# TASK DIRECTIONS:
Transcribe everything in the passage on the fading Stop-Trump effort below, from "The stop Trump" down to "the party’s standard-bearer.".

# TEXT BLOCK:
In the meantime, the RNC seems to be accepting the inevitable and talk of picking a candidate in the convention wanes.
The stop Trump campaign seems to be fizzling:
The Stop-Trump fever that gripped the Republican establishment for months has broken.
The walls are closing in around a shrinking band of hard-core opponents of the New York billionaire, who is tightening his grip on the Republican presidential nomination with big wins in state after state, congressional endorsements, and the acknowledgment from pillars of the GOP elite that Donald Trump will be the party’s standard-bearer.
There was grizzled RNC committeeman Ron Kaufman likening Trump to Reagan. There was Indiana Gov. Mike Pence’s half-hearted endorsement of Ted Cruz. There was former House Speaker John Boehner’s confession that he and Trump are texting buddies and golfing partners. There’s the slew of endorsements (and a prediction by Trump campaign officials that another wave is coming after Indiana votes next week). It’s adding up to a slow but steady coalescing around the man once considered so vile to the GOP base that he’d rip the party to shreds.

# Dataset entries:
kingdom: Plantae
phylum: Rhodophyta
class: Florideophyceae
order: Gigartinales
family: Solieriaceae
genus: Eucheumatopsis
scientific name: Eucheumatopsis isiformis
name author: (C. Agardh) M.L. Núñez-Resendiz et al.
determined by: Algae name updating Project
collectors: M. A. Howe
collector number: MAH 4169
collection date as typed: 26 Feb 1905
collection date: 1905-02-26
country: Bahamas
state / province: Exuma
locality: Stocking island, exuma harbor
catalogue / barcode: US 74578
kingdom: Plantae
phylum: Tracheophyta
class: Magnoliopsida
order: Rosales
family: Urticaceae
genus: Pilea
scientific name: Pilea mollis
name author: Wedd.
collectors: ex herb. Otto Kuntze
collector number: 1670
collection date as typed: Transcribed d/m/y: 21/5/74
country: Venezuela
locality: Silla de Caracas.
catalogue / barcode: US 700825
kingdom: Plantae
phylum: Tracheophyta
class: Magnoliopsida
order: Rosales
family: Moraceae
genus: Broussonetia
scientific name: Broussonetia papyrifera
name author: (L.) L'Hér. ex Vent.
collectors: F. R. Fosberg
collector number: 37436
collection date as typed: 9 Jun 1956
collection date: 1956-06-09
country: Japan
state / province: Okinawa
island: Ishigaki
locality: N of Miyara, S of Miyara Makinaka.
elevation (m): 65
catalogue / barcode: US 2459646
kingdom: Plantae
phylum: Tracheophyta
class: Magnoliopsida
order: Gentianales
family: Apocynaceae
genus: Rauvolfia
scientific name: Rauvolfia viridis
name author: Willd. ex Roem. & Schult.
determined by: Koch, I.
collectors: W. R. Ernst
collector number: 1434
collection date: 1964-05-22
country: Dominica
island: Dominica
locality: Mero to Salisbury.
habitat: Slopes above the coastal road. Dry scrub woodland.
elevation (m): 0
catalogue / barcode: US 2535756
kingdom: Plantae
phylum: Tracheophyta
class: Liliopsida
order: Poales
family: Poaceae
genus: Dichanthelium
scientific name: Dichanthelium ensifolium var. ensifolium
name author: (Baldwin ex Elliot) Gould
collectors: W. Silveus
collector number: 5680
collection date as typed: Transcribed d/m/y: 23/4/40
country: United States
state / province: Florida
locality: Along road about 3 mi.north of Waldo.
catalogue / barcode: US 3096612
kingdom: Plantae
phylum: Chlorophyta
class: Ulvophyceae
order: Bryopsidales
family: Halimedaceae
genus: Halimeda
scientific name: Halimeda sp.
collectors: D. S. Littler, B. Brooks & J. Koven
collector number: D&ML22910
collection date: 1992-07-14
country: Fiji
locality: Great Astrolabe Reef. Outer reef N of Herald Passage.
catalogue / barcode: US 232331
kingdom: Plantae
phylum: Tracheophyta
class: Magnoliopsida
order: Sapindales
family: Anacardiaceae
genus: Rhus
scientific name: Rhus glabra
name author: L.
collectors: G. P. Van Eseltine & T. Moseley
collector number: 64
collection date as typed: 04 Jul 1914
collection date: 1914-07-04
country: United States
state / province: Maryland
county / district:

# EXERCISE ANSWER:
The stop Trump campaign seems to be fizzling:
The Stop-Trump fever that gripped the Republican establishment for months has broken.
The walls are closing in around a shrinking band of hard-core opponents of the New York billionaire, who is tightening his grip on the Republican presidential nomination with big wins in state after state, congressional endorsements, and the acknowledgment from pillars of the GOP elite that Donald Trump will be the party’s standard-bearer.